__Exercise details__
How many lines in the items below contain the word "σεναριογράφος"? Reply with the number alone.

Segment Start: Data section

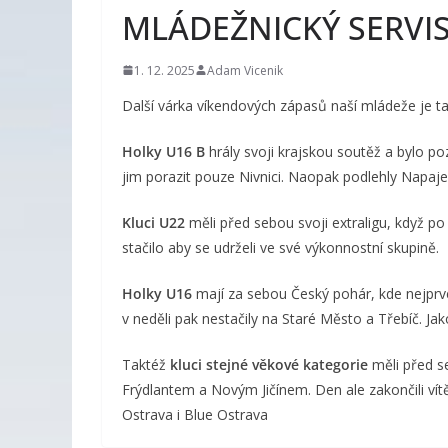
MLÁDEŽNICKÝ SERVI
1. 12. 2025
Adam Vicenik
Další várka víkendových zápasů naší mládeže je ta
Holky U16 B
hrály svoji krajskou soutěž a bylo p
jim porazit pouze Nivnici. Naopak podlehly Napaj
Kluci U22
měli před sebou svoji extraligu, když po
stačilo aby se udrželi ve své výkonnostní skupině.
Holky U16
mají za sebou Český pohár, kde nejprv
v neděli pak nestačily na Staré Město a Třebíč. Jak
Taktéž
kluci stejné věkové kategorie
měli před s
Frýdlantem a Novým Jičínem. Den ale zakončili vítě
Ostrava i Blue Ostrava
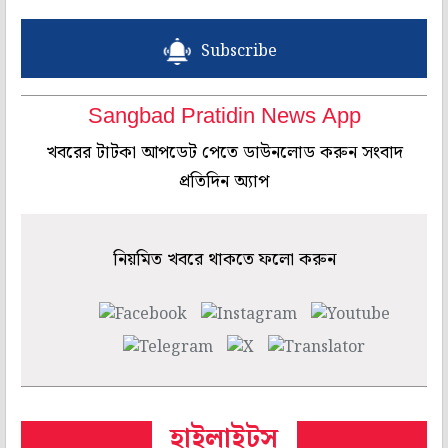
Subscribe
Sangbad Pratidin News App
খবরের টাটকা আপডেট পেতে ডাউনলোড করুন সংবাদ
প্রতিদিন অ্যাপ
নিয়মিত খবরে থাকতে ফলো করুন
হাইলাইটস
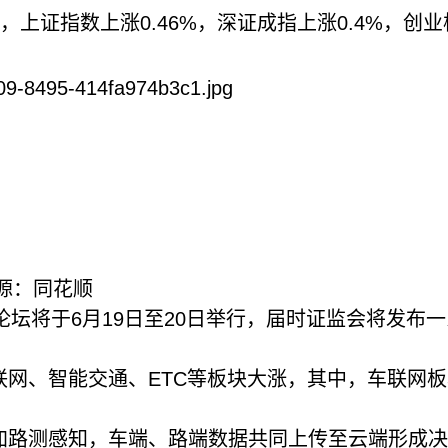
证指数上涨0.46%，深证成指上涨0.4%，创业
源：同花顺
坛将于6月19日至20日举行，届时证监会将发布一
网、智能交通、ETC等板块大涨，其中，车联网板
加路测感知，车端、路端数据共同上传至云端形成决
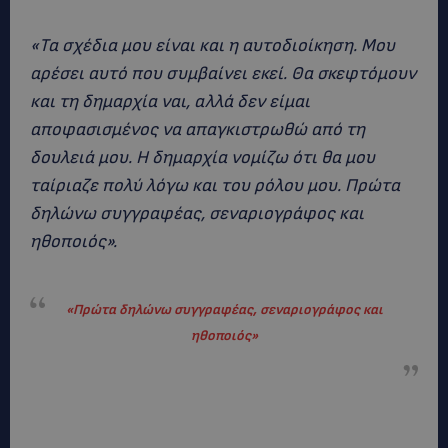
«Τα σχέδια μου είναι και η αυτοδιοίκηση. Μου
αρέσει αυτό που συμβαίνει εκεί. Θα σκεφτόμουν
και τη δημαρχία ναι, αλλά δεν είμαι
αποφασισμένος να απαγκιστρωθώ από τη
δουλειά μου. Η δημαρχία νομίζω ότι θα μου
ταίριαζε πολύ λόγω και του ρόλου μου. Πρώτα
δηλώνω συγγραφέας, σεναριογράφος και
ηθοποιός».
«
Πρώτα δηλώνω συγγραφέας, σεναριογράφος και
ηθοποιός»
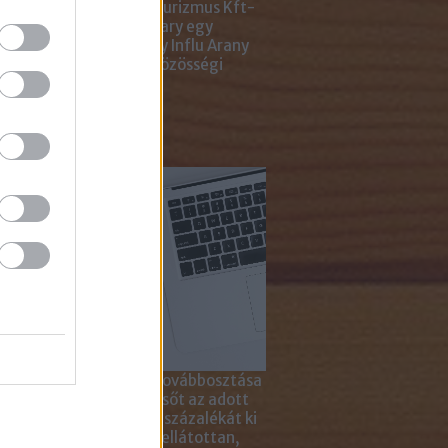
ting Gyémánt Díjjal, Turizmus Kft-
 díjjal, az Internet Hungary egy
jal, a KREATÍV pedig egy Influ Arany
l tüntette ki cégünket közösségi
a kampányaiért.
sználd cikkeinket...
yagok linkkel történő továbbosztása
szetesen lehetséges, sőt az adott
ikkben lévő tartalom 5 százalékát ki
solhatod idézőjelekkel ellátottan,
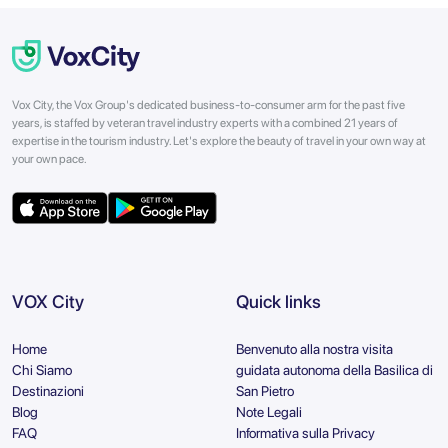
Vox City, the Vox Group's dedicated business-to-consumer arm for the past five
years, is staffed by veteran travel industry experts with a combined 21 years of
expertise in the tourism industry. Let's explore the beauty of travel in your own way at
your own pace.
VOX City
Quick links
Home
Benvenuto alla nostra visita
Chi Siamo
guidata autonoma della Basilica di
Destinazioni
San Pietro
Blog
Note Legali
FAQ
Informativa sulla Privacy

Segment End: Data section

__Output for this exercise__
2